╭─ Text excerpt
Time-of-day of energy intake: association with hypertension and blood pressure 10 years later in the 1946 British Birth Cohort.

Author information

1
Medical Research Council Human Nutrition Research, Elsie Widdowson Laboratory, Cambridge, UK. suzana.almoosawi@mrc-hnr.cam.ac.uk

Abstract

OBJECTIVES:

The role of circadian rhythm of energy and macronutrient intake in influencing cardiometabolic risk factors is increasingly recognized. However, little is known of the association between time of energy intake and blood pressure. We examined the association between time-of-day of energy intake and subsequent hypertension and change in blood pressure.

METHODS:

The analysis included 517 men and 635 women from the 1946 British birth cohort. Diet was assessed using 5-day estimated diaries. Diaries were divided into seven meal slots: breakfast, mid-morning, lunch, mid-afternoon, dinner, late evening and extras. Time-of-day of energy intake at age 43 years was related to hypertension prevalence at 43 years and incidence at age 53 years and 10-year changes in SBP and DBP using logistic regression and censored regression controlling for medication use.
╰─
◆ Try it: Return the passage from the abstract on energy intake timing and blood pressure, starting with "The role of" and going on through "in blood pressure.".
╭─ Data
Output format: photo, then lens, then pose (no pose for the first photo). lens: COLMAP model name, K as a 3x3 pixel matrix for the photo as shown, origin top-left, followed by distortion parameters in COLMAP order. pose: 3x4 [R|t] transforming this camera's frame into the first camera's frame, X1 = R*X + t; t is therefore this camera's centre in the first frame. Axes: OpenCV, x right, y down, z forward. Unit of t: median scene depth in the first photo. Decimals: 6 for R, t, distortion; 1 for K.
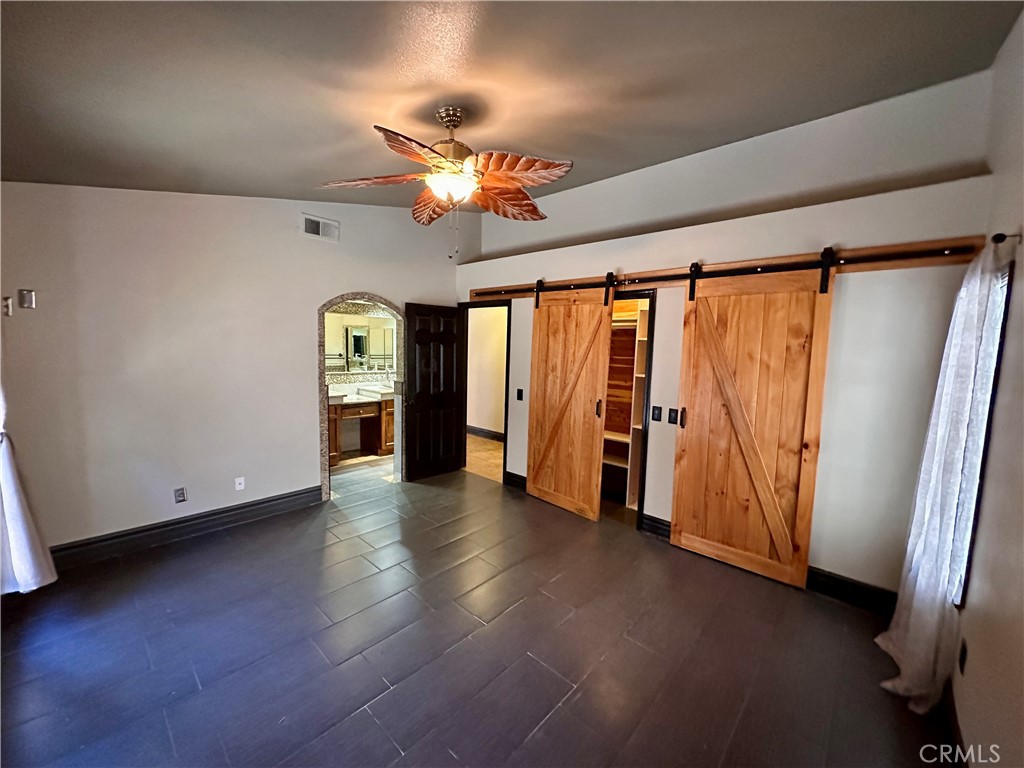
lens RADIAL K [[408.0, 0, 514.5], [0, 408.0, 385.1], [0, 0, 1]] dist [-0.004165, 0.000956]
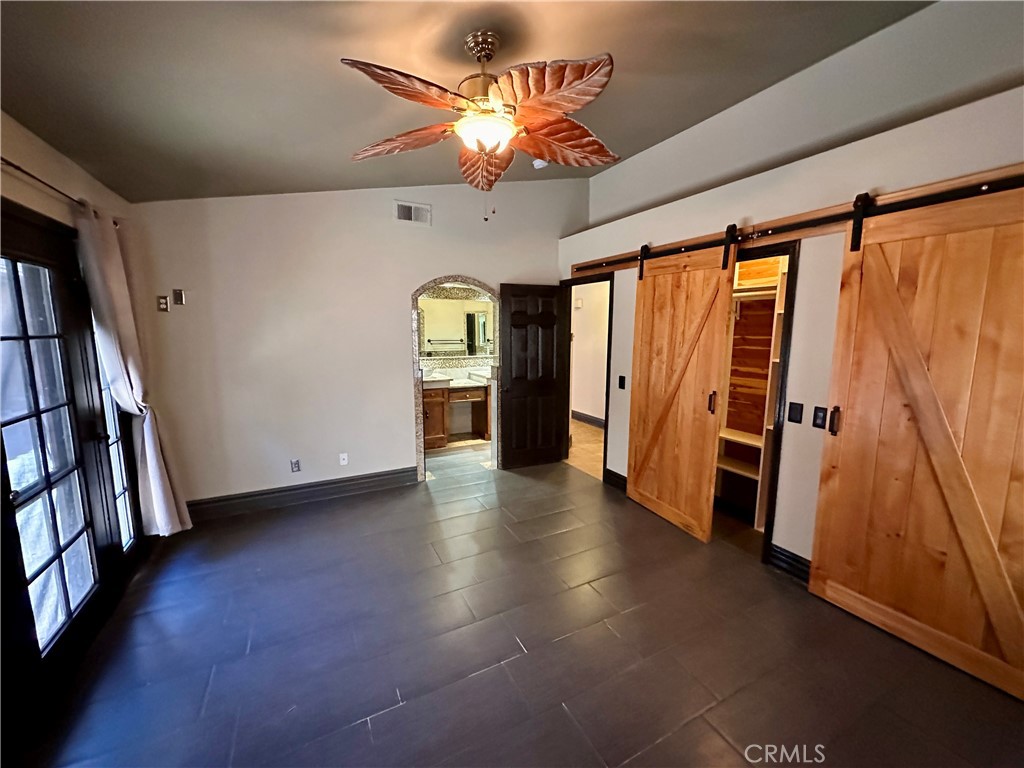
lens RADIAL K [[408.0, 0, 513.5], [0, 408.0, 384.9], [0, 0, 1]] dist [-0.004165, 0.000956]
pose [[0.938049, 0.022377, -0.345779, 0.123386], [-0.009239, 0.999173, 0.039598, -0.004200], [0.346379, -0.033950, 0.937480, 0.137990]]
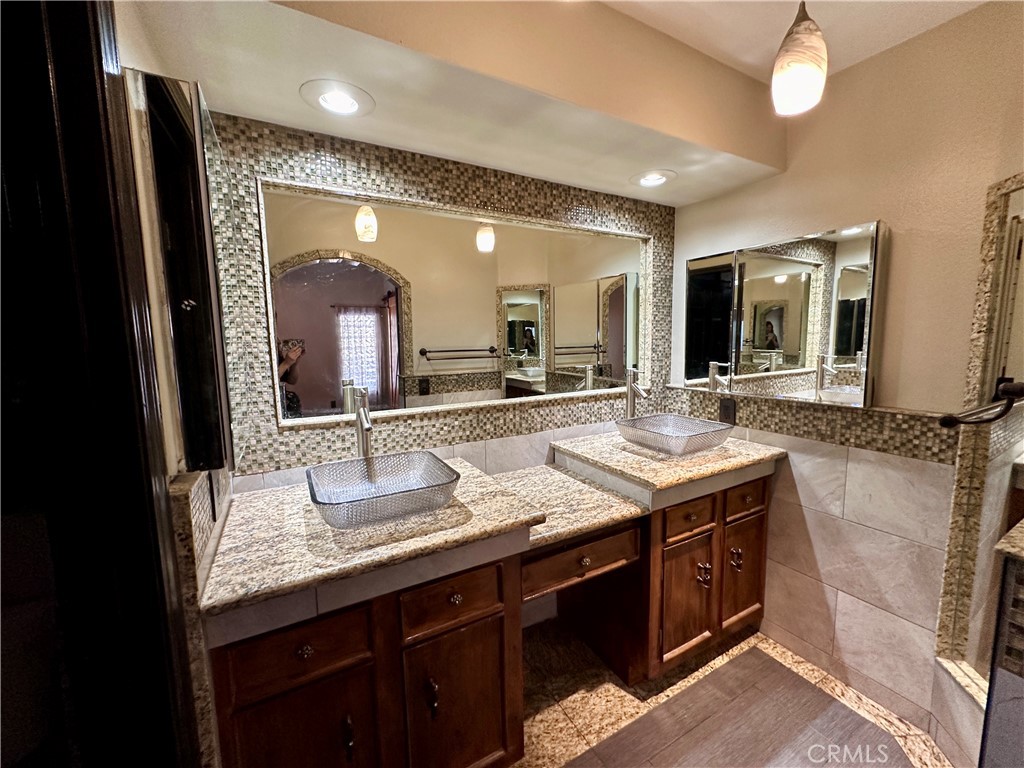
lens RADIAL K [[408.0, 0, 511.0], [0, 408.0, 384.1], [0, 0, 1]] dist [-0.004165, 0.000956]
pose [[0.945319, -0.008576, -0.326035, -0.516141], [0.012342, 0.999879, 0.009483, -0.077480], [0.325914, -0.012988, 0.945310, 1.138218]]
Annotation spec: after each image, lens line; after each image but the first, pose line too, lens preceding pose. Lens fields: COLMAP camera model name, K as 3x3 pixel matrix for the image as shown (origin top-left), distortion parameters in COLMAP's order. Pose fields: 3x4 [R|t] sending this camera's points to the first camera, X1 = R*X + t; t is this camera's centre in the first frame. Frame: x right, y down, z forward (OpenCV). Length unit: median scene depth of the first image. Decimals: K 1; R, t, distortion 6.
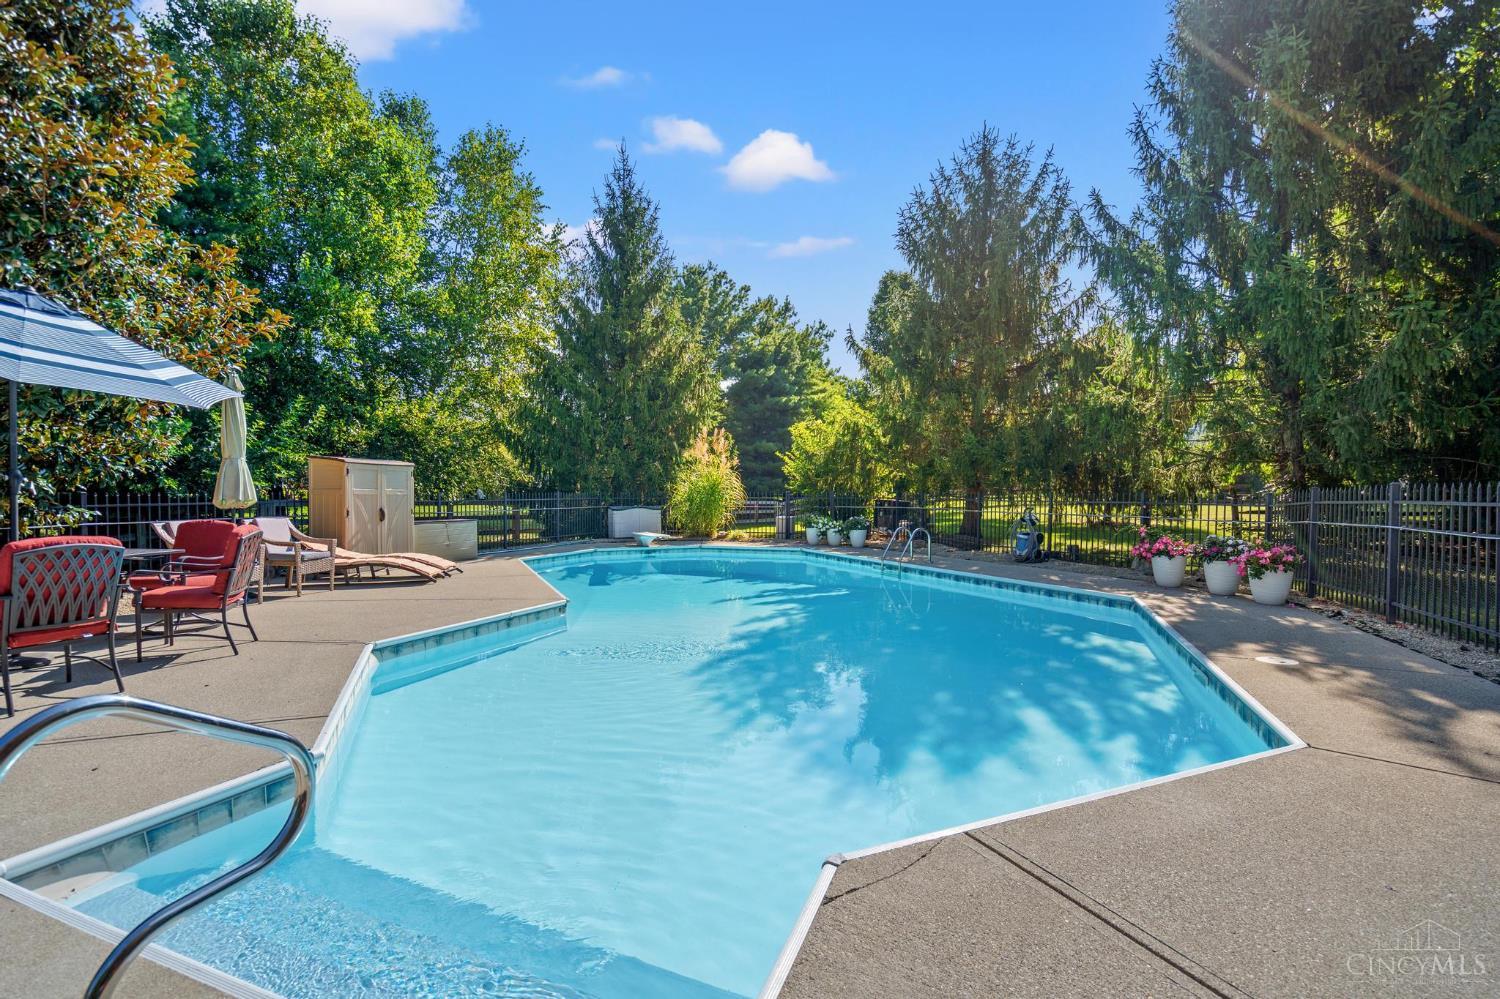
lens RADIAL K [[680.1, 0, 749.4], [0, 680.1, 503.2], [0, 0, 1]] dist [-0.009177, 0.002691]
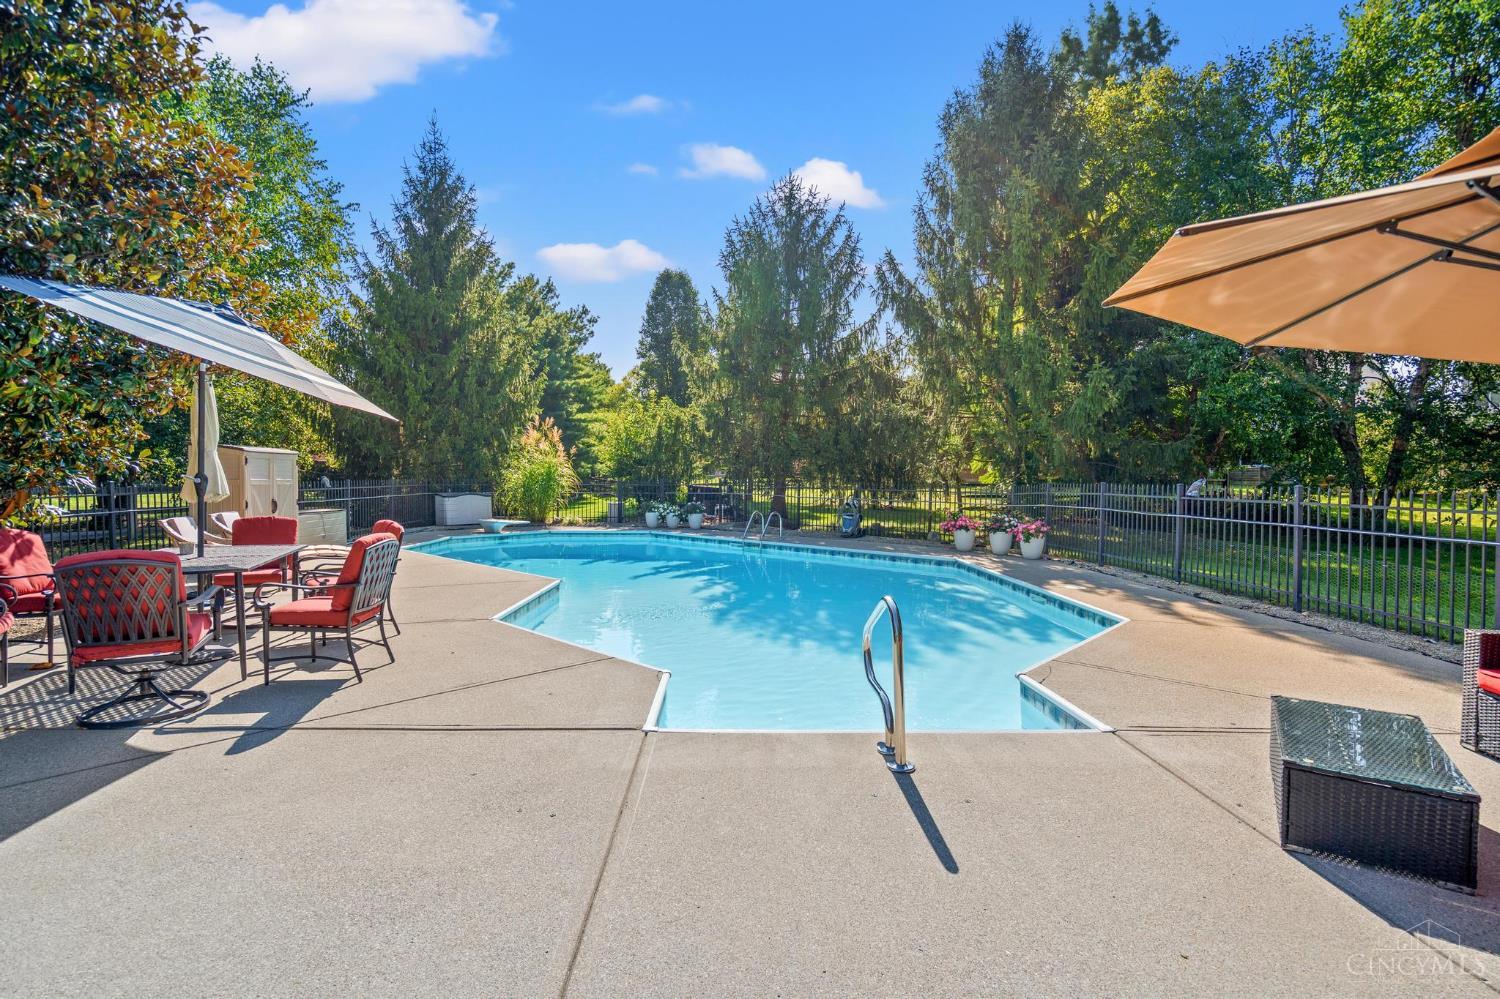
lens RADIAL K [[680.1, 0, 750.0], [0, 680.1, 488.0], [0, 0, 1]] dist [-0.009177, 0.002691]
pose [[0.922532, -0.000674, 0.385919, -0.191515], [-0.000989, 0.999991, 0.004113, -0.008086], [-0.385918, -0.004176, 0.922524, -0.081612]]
╰─
◆ Result:
The role of circadian rhythm of energy and macronutrient intake in influencing cardiometabolic risk factors is increasingly recognized. However, little is known of the association between time of energy intake and blood pressure. We examined the association between time-of-day of energy intake and subsequent hypertension and change in blood pressure.